Petróleo Refinaria saudita atacada por drones recupera ritmo de processamento até final do mês

Refinaria saudita atacada por drones recupera ritmo de processamento até final do mês

A refinaria de Abqaiq, o maior centro de processamento de petróleo da Arábia Saudita, está a recuperar rapidamente do ataque com drones levado a cabo por hutis iemnitas no passado sábado. Já está a processar dois milhões de barris por dia e até final de setembro voltará aos níveis anteriores ao ataque.
Refinaria saudita atacada por drones recupera ritmo de processamento até final do mês
Carla Pedro 17 de setembro de 2019 às 19:19

A petrolífera estatal saudita Aramco anunciou que uma das suas instalações atacadas no sábado, 14 de setembro, está já a processar dois milhões de barris de crude por dia (o equivalente a menos de metade do que estava a processar, que ascendia a 4,9 milhões de barris diários) e que no final do mês voltará aos níveis anteriores ao ataque.

 

Esta recuperação mais rápida do que o antecipado da refinaria de Abqaiq intensificou as quedas do petróleo nos mercados internacionais – que, depois de ontem o "ouro negro" ter disparado em torno de 14%, com o Brent do Mar do Norte (referência para as importações europeias) a chegar a escalar perto de 20%), hoje estiveram a ceder terreno devido ao otimismo quanto à recuperação das instalações afetadas.

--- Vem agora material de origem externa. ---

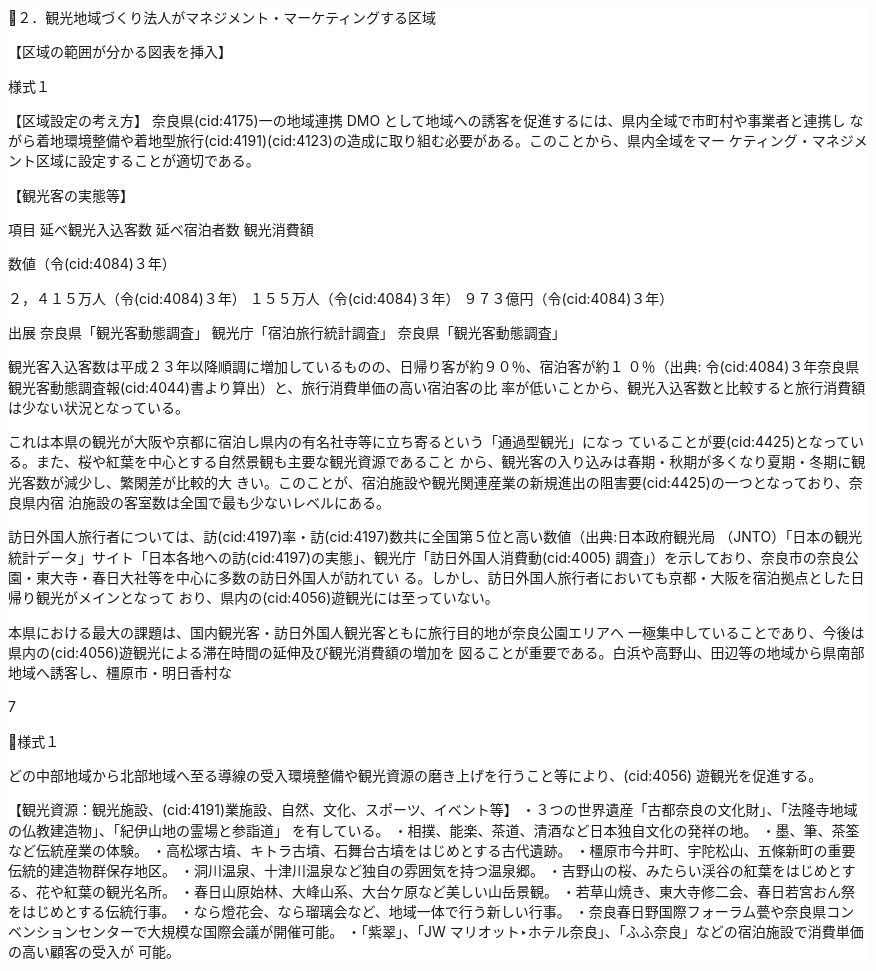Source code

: ２．観光地域づくり法人がマネジメント・マーケティングする区域

【区域の範囲が分かる図表を挿入】

様式１

【区域設定の考え方】
奈良県(cid:4175)一の地域連携 DMO として地域への誘客を促進するには、県内全域で市町村や事業者と連携し
ながら着地環境整備や着地型旅行(cid:4191)(cid:4123)の造成に取り組む必要がある。このことから、県内全域をマー
ケティング・マネジメント区域に設定することが適切である。

【観光客の実態等】

項目
延べ観光入込客数
延べ宿泊者数
観光消費額

数値（令(cid:4084)３年）

２，４１５万人（令(cid:4084)３年）
１５５万人（令(cid:4084)３年）
９７３億円（令(cid:4084)３年）

出展
奈良県「観光客動態調査」
観光庁「宿泊旅行統計調査」
奈良県「観光客動態調査」

観光客入込客数は平成２３年以降順調に増加しているものの、日帰り客が約９０％、宿泊客が約１
０％（出典:  令(cid:4084)３年奈良県観光客動態調査報(cid:4044)書より算出）と、旅行消費単価の高い宿泊客の比
率が低いことから、観光入込客数と比較すると旅行消費額は少ない状況となっている。

これは本県の観光が大阪や京都に宿泊し県内の有名社寺等に立ち寄るという「通過型観光」になっ
ていることが要(cid:4425)となっている。また、桜や紅葉を中心とする自然景観も主要な観光資源であること
から、観光客の入り込みは春期・秋期が多くなり夏期・冬期に観光客数が減少し、繁閑差が比較的大
きい。このことが、宿泊施設や観光関連産業の新規進出の阻害要(cid:4425)の一つとなっており、奈良県内宿
泊施設の客室数は全国で最も少ないレベルにある。

訪日外国人旅行者については、訪(cid:4197)率・訪(cid:4197)数共に全国第５位と高い数値（出典:日本政府観光局
（JNTO）「日本の観光統計データ」サイト「日本各地への訪(cid:4197)の実態」、観光庁「訪日外国人消費動(cid:4005)
調査」）を示しており、奈良市の奈良公園・東大寺・春日大社等を中心に多数の訪日外国人が訪れてい
る。しかし、訪日外国人旅行者においても京都・大阪を宿泊拠点とした日帰り観光がメインとなって
おり、県内の(cid:4056)遊観光には至っていない。

本県における最大の課題は、国内観光客・訪日外国人観光客ともに旅行目的地が奈良公園エリアへ
一極集中していることであり、今後は県内の(cid:4056)遊観光による滞在時間の延伸及び観光消費額の増加を
図ることが重要である。白浜や高野山、田辺等の地域から県南部地域へ誘客し、橿原市・明日香村な

7

様式１

どの中部地域から北部地域へ至る導線の受入環境整備や観光資源の磨き上げを行うこと等により、(cid:4056)
遊観光を促進する。

【観光資源：観光施設、(cid:4191)業施設、自然、文化、スポーツ、イベント等】
・３つの世界遺産「古都奈良の文化財」、「法隆寺地域の仏教建造物」、「紀伊山地の霊場と参詣道」
  を有している。
・相撲、能楽、茶道、清酒など日本独自文化の発祥の地。
・墨、筆、茶筌など伝統産業の体験。
・高松塚古墳、キトラ古墳、石舞台古墳をはじめとする古代遺跡。
・橿原市今井町、宇陀松山、五條新町の重要伝統的建造物群保存地区。
・洞川温泉、十津川温泉など独自の雰囲気を持つ温泉郷。
・吉野山の桜、みたらい渓谷の紅葉をはじめとする、花や紅葉の観光名所。
・春日山原始林、大峰山系、大台ケ原など美しい山岳景観。
・若草山焼き、東大寺修二会、春日若宮おん祭をはじめとする伝統行事。
・なら燈花会、なら瑠璃会など、地域一体で行う新しい行事。
・奈良春日野国際フォーラム甍や奈良県コンベンションセンターで大規模な国際会議が開催可能。
・「紫翠」、「JW マリオット‣ホテル奈良」、「ふふ奈良」などの宿泊施設で消費単価の高い顧客の受入が
可能。
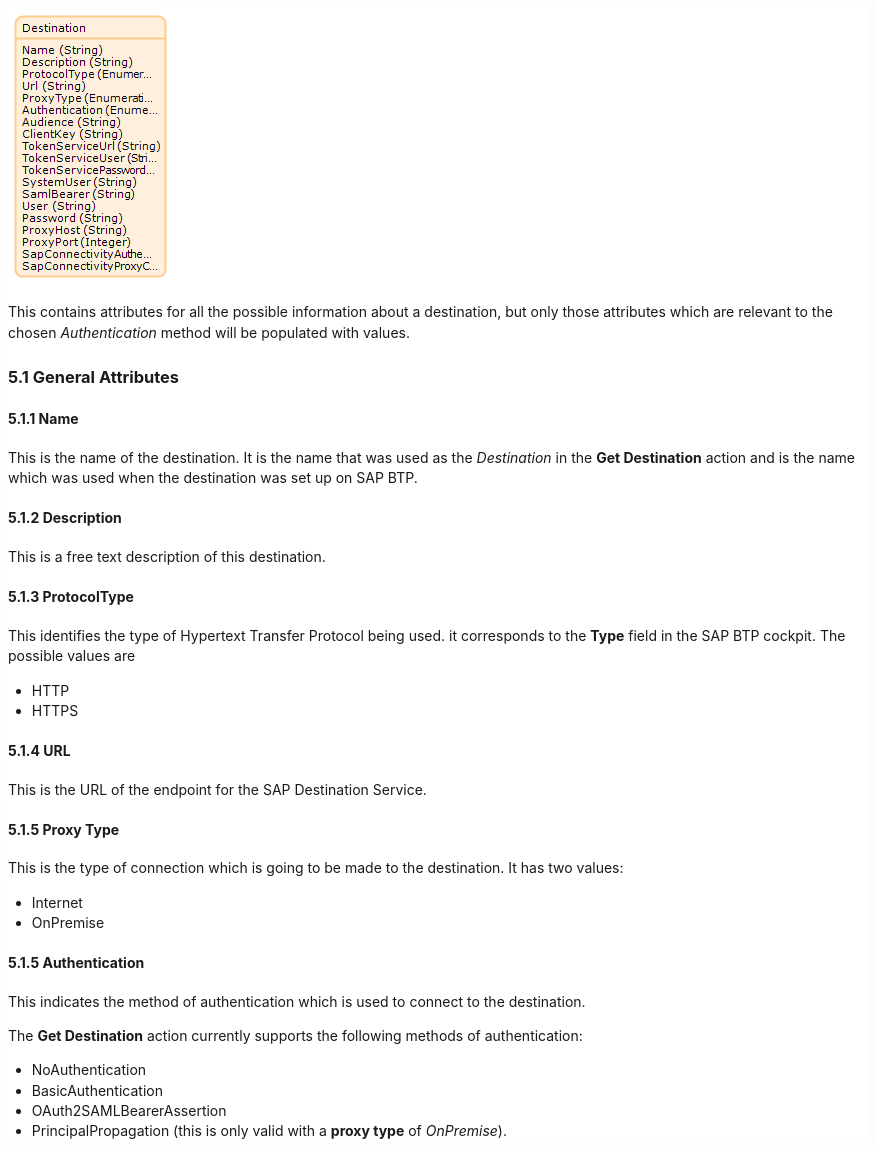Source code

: ![Destination entity](attachments/sap-destination-service/destination-entity.png)

This contains attributes for all the possible information about a destination, but only those attributes which are relevant to the chosen *Authentication* method will be populated with values.

### 5.1 General Attributes

#### 5.1.1 Name

This is the name of the destination. It is the name that was used as the *Destination* in the **Get Destination** action and is the name which was used when the destination was set up on SAP BTP.

#### 5.1.2 Description

This is a free text description of this destination.

#### 5.1.3 ProtocolType

This identifies the type of Hypertext Transfer Protocol being used. it corresponds to the **Type** field in the SAP BTP cockpit. The possible values are

* HTTP
* HTTPS

#### 5.1.4 URL

This is the URL of the endpoint for the SAP Destination Service.

#### 5.1.5 Proxy Type

This is the type of connection which is going to be made to the destination. It has two values:

* Internet
* OnPremise

#### 5.1.5 Authentication

This indicates the method of authentication which is used to connect to the destination.

The **Get Destination** action currently supports the following methods of authentication:

* NoAuthentication
* BasicAuthentication
* OAuth2SAMLBearerAssertion
* PrincipalPropagation (this is only valid with a **proxy type** of *OnPremise*).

Em Londres, o Brent segue a perder 7,11% para 64,11 dólares por barril, ao passo que o West Texas Intermediate cede 6,17% para 59,02 dólares no mercado nova-iorquino.

 

Os rebeldes iemnitas hutis reivindicaram os ataques – responsáveis pelo corte de 5,7 milhões de barris por dia da produção saudita, ou seja, metade do que o reino produz e 5% da oferta mundial – mas os drones foram identificados como sendo iranianos (os hutis, recorde-se, são apoiados politicamente pelo Irão, grande rival regional da Arábia Saudita), o que fez recrudescer também as tensões entre Washington e Teerão.

A comunicação do rápido restabelecimento da refinaria de Abqaiq é uma boa notícia, depois de ontem a Saudi Aramco se ter mostrado receosa em relação à velocidade de recuperação da sua produção de petróleo.

 

Recorde-se que os ataques perpetrados com drones provocaram incêndios em duas importantes instalações petrolíferas da Aramco, situadas em Abqaiqe e Khurais.

 

Em Abqaiq, o alvo foi a maior refinaria da empresa estatal, que processa mais de metade da produção do reino. Já o campo petrolífero de Khurais produz mais de um milhão de barris de crude por dia, e a Aramco estima que possua reservas superiores a 20 mil milhões de barris.

Entretanto, o recém empossado ministro saudita da Energia, o príncipe Abdulaziz bin Salman, declarou hoje ao final do dia que toda a produção de petróleo do reino também estará restabelecida até ao final do presente mês.

 

Segundo bin Salman, no final de setembro a capacidade de produção saudita será até superior ao que era antes do ataque: 11 milhões de barris por dia, contra 9,6 milhões. A meta é chegar aos 12 milhões de barris diários no final de novembro.

O ministro da Energia sublinhou que os ataques foram terrorismo, mas escusou-se a identificar a fonte desses mesmos ataques.